Fitch: Extended US Refinery Strike Could Tighten Supply Balances
The overall impact of the strike has been blunted by several factors: 1Q is typically a low demand shoulder period; there remains adequate refined product inventories (with gasoline inventories at 240 million barrels as of the end of March, above their five-year range); and companies (so far) have been able to run most striking refineries using contingency plans. However, a prolonged strike could tighten up supply balances -- particularly gasoline -- as the US heads into its peak driving season (Memorial Day to Labor Day). A prolonged strike would have case-by-case effects on the company level, depending upon which of a company's refineries were affected, what the effects were on individual plant utilization rates, and how much crack spreads move up in response to a strike for the rest of the market.
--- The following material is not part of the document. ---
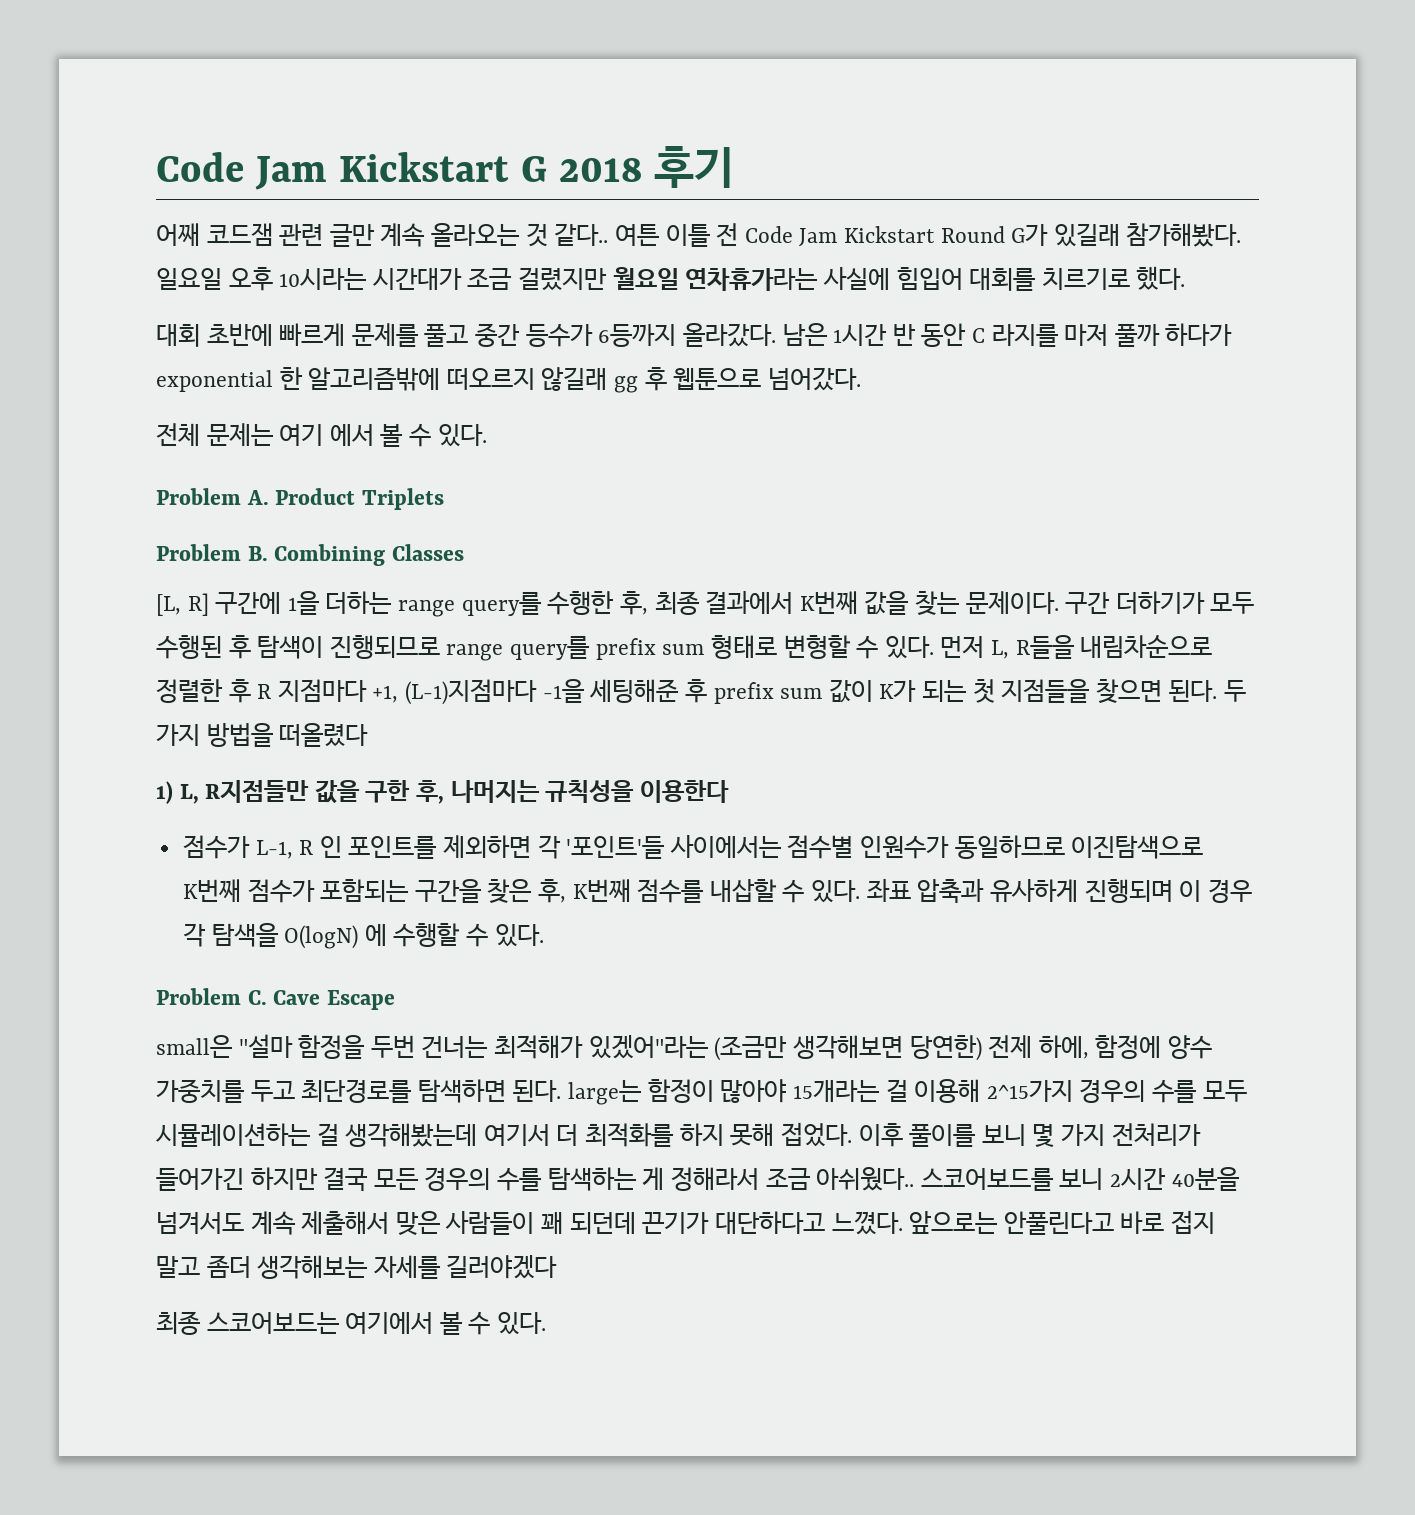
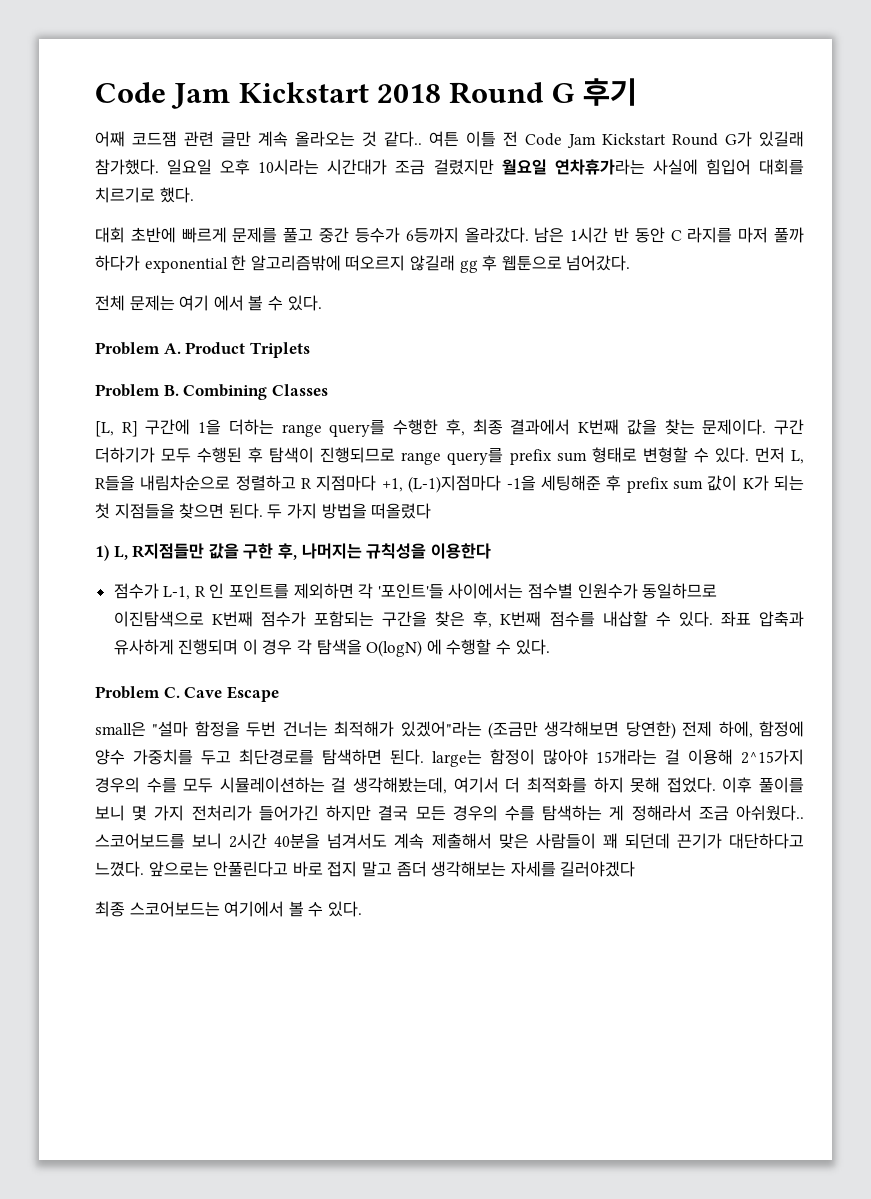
[156,152,643,190] Code Jam Kickstart G 2018 -> [95,82,575,109] Code Jam Kickstart 2018 Round G
[1126,223,1242,247] 참가해봤다. -> [95,159,159,175] 참가했다.
[156,679,251,703] 정렬한 후 -> [235,475,296,491] 정렬하고
[345,1123,478,1147] 생각해봤는데 -> [353,777,448,794] 생각해봤는데,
As estimated by Fitch, the percentage of refining capacity by company that is covered by a USW contract ranges from high levels (Motiva [100%]; Tesoro [77%]; PBF [68%]) to lower exposures (Phillips 66 [12%]; Valero [22%]). Entities with middling exposure include CITGO (43%) and Marathon Petroleum Corp (45%). It is important to note that these calculations refer simply to the amount of crude distillation capacity (by refinery) that is covered by a union contract, not to whether individual refineries are experiencing or are expected to experience a strike.